I too faced the same problem of parsing the secured pdf but it has got resolved using pikepdf library. I tried this library on my jupyter notebbok and on windows os but it gave errors but it worked smoothly on Ubuntu
If you've forgotten the password to your PDF, below is a generic script which tries a LOT of password combinations on the same PDF. It uses pikepdf, but you can update the function check_password to use something else.
Usage example:
I used this when I had forgotten a password on a bank PDF. I knew that my bank always encrypts these kind of PDFs with the same password-structure:
Total length = 8
First 4 characters = an uppercase letter.
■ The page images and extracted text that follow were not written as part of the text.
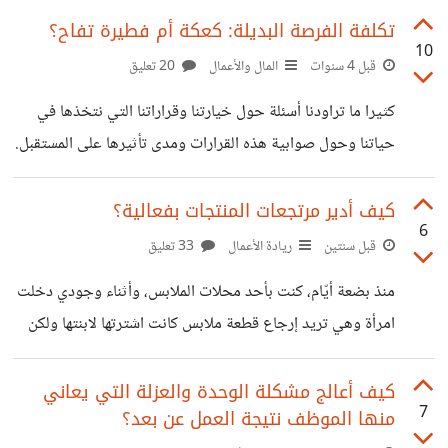
صحّتنا وأرواحنا وكلّنا. لا زلت أتذكّر عندما كان جدّي يذهب إلى
تكلفة الفرصة البديلة: كعكة أم فطيرة تفاح؟
10
الأرض من الساعة السادسة صباحًا ليحرث الأرض ويعود في
قبل 4 سنوات
المال والأعمال
20 تعليق
الخامسة مساءً في الشّتاء والسابعة مساءً في الصّيف. حياة
كثيرا ما تراودنا أسئلة حول خيارتنا وقراراتنا التي نتخذها في
خاصّة؟ لا وجود لها ولا داعي لها. يكفي أن تكون الأرض سعيدة
حياتنا وحول صوابية هذه القرارات ومدى تأثيرها على المستقبل.
لتعطي محاصيل وفيرة. نعود إلى الآن،
حتى عند دخولنا إلى مخبز نقع حائرين بين أطناب الحلوى
الموجودة وبين الصنف الذي علينا اختياره. فهل هي " كعكة أم
كيف أدير مرتجعات المنتجات بفعالية؟
6
فطيرة تفاح"؟ وأما عن القرار النهائي فيكون بالعودة إلى عدة
قبل سنتين
ريادة الأعمال
33 تعليق
عوامل منها السعر والميزانية المطروحة، والذوق، والعناصر
منذ بضعة أيّام، كنت بأحد محلات الملابس، وأثناء وجودي دخلت
الحسية (كالتي تظهر بشكل شهي أكثر) بالإضافة إلى احتساب
امرأة وهي تريد إرجاع قطعة ملابس كانت اشترتها لابنتها ولكن
المنفعة لجميع الخيارات واختيار القرار ذو المنفعة الأكبر. وأما في
لم تكن مقاسها، وتريد إرجاعها والحصول على المال، لكن كان رد
حال تساوي جميع العناصر
صاحب المحل، أن البضاعة لا ترد ولكن تستبدل فقط. ورغم أن رد
كيف أعالج مشكلة الوحدة والعزلة التي يعاني
7
منها الموظف نتيجة العمل عن بعد؟
صاحب المتجر قانونيا غير صائب، خاصة أن المنتج كان كما هو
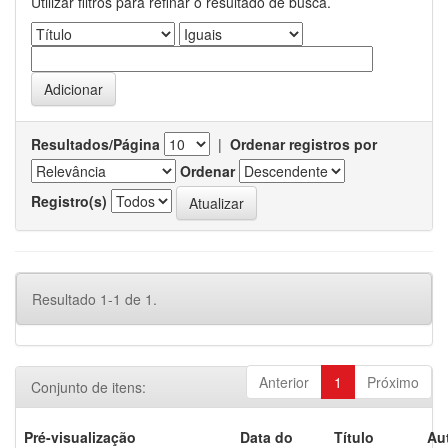
Utilizar filtros para refinar o resultado de busca.
Resultados/Página
|
Ordenar registros por
Ordenar
Registro(s)
Resultado 1-1 de 1.
Anterior
1
Próximo
Conjunto de itens:
Pré-visualização
Data do
Título
Au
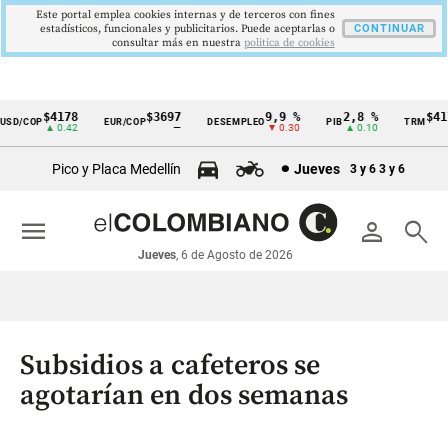
Este portal emplea cookies internas y de terceros con fines
estadísticos, funcionales y publicitarios. Puede aceptarlas o
CONTINUAR
consultar más en nuestra
politica de cookies
$4178
$3697
9,9 %
2,8 %
$4178
D/COP
EUR/COP
DESEMPLEO
PIB
TRM
Cintillo
▲ 0.42
—
▼ 0.30
▲ 0.10
▲ 
de
Pico y Placa Medellín
Jueves
3 y 6
3 y 6
indicadores
económicos
menu
person
search
Colombia
Jueves
, 6 de Agosto de 2026
Subsidios a cafeteros se
agotarían en dos semanas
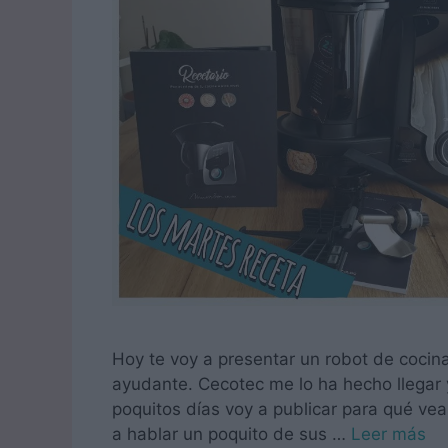
Hoy te voy a presentar un robot de coci
ayudante. Cecotec me lo ha hecho llegar
poquitos días voy a publicar para qué vea
a hablar un poquito de sus …
Leer más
Last 4 characters = a number.
I call script as follows:
check_passwords(
pdf_file_path='/Users/my_name/Downloads/XXXXXXXX.pdf',
combination=[
ALPHABET_UPPERCASE,
ALPHABET_UPPERCASE,
ALPHABET_UPPERCASE,
ALPHABET_UPPERCASE,
NUMBER,
NUMBER,
NUMBER,
NUMBER,
]
)
Password-checking script:
(Requires Python3.8, with libraries numpy and pikepdf)
from typing import *
from itertools import product
import time, pikepdf, math, numpy as np
from pikepdf import PasswordError
ALPHABET_UPPERCASE: Sequence[str] = tuple('ABCDEFGHIJKLMNOPQRSTUVWXYZ')
ALPHABET_LOWERCASE: Sequence[str] = tuple('abcdefghijklmnopqrstuvwxyz')
NUMBER: Sequence[str] = tuple('0123456789')
def as_list(l):
if isinstance(l, (list, tuple, set, np.ndarray)):
l = list(l)
else:
l = [l]
return l
def human_readable_numbers(n, decimals: int = 0):
n = round(n)
if n < 1000:
return str(n)
names = ['', 'thousand', 'million', 'billion', 'trillion', 'quadrillion']
n = float(n)
idx = max(0,min(len(names)-1,
int(math.floor(0 if n == 0 else math.log10(abs(n))/3))))
return f'{n/10**(3*idx):.{decimals}f} {names[idx]}'
def check_password(pdf_file_path: str, password: str) -> bool:
## You can modify this function to use something other than pike pdf.
## This function should throw return True on success, and False on password-failure.
try:
pikepdf.open(pdf_file_path, password=password)
return True
except PasswordError:
return False
def check_passwords(pdf_file_path, combination, log_freq: int = int(1e4)):
combination = [tuple(as_list(c)) for c in combination]
print(f'Trying all combinations:')
for i, c in enumerate(combination):
print(f"{i}) {c}")
num_passwords: int = np.product([len(x) for x in combination])
passwords = product(*combination)
success: bool | str = False
count: int = 0
start: float = time.perf_counter()
for password in passwords:
password = ''.join(password)
if check_password(pdf_file_path, password=password):
success = password
print(f'SUCCESS with password "{password}"')
break
count += 1
if count % int(log_freq) == 0:
now = time.perf_counter()
print(f'Tried {human_readable_numbers(count)} ({100*count/num_passwords:.1f}%) of {human_readable_numbers(num_passwords)} passwords in {(now-start):.3f} seconds ({human_readable_numbers(count/(now-start))} passwords/sec). Latest password tried: "{password}"')
end: float = time.perf_counter()
msg: str = f'Tried {count} passwords in {1000*(end-start):.3f}ms ({count/(end-start):.3f} passwords/sec). '
msg += f"Correct password: {success}" if success is not False else f"All {num_passwords} passwords failed."
print(msg)
Comments
Obviously, don't use this to break into PDFs which are not your own. I hold no responsibility over how you use this script or any consequences of using it.
A lot of optimizations can be made.
Right now check_password uses pikepdf, which loads the file from disk for every "check". This is really slow, ideally it should run against an in-memory copy. I haven't figured out a way to do that, though.
You can probably speed this up a LOT by calling qpdf directly using C++, which is much better than Python for this kind of stuff.
I would avoid multi-processing here, since we're calling the same qpdf binary (which is normally a system-wide installation), which might become the bottleneck.